TASK DIRECTIONS:
Given the listing below, write out exactly the lines starting with the line that has "pyautogui.click(679, 517)" and going on through the line that has "pyautogui.click(613, 184)", both kept.

INFORMATION GIVEN:

#####

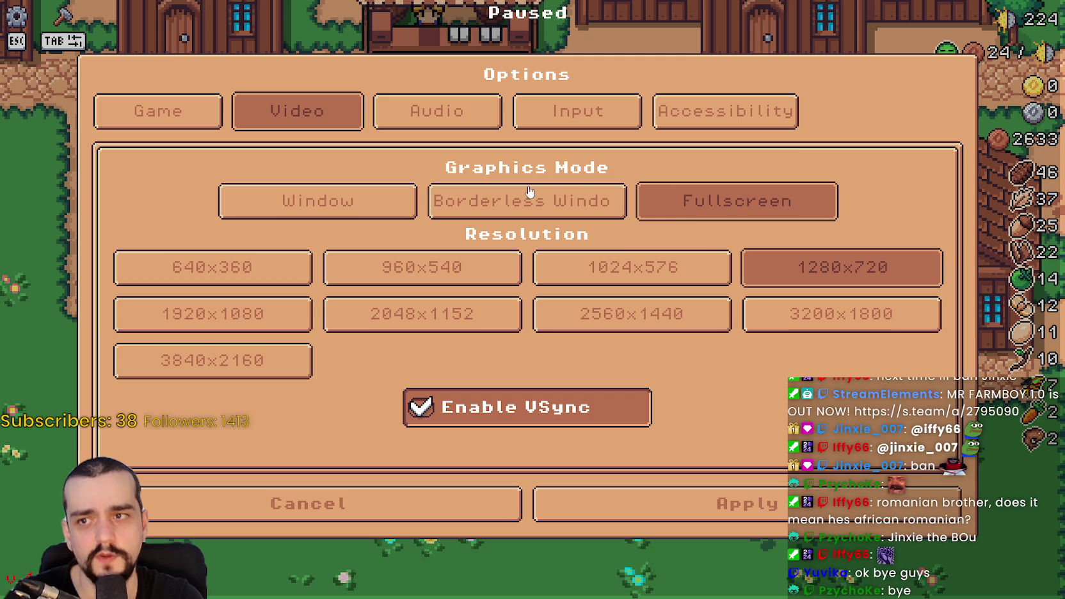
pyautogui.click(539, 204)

#####

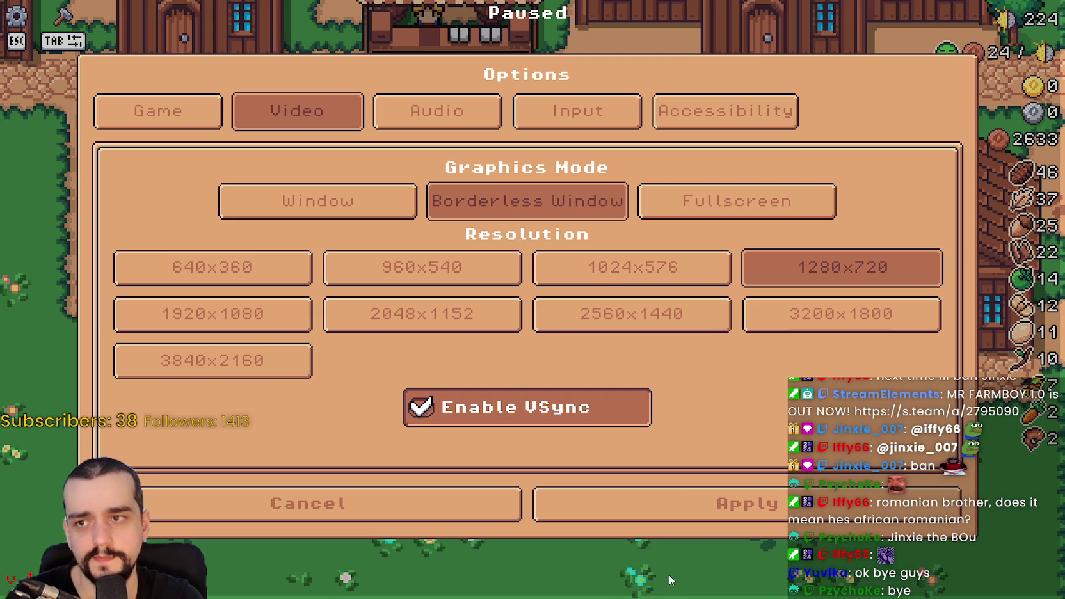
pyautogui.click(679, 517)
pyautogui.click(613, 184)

#####

SOLVED EXERCISE:
pyautogui.click(679, 517)
pyautogui.click(613, 184)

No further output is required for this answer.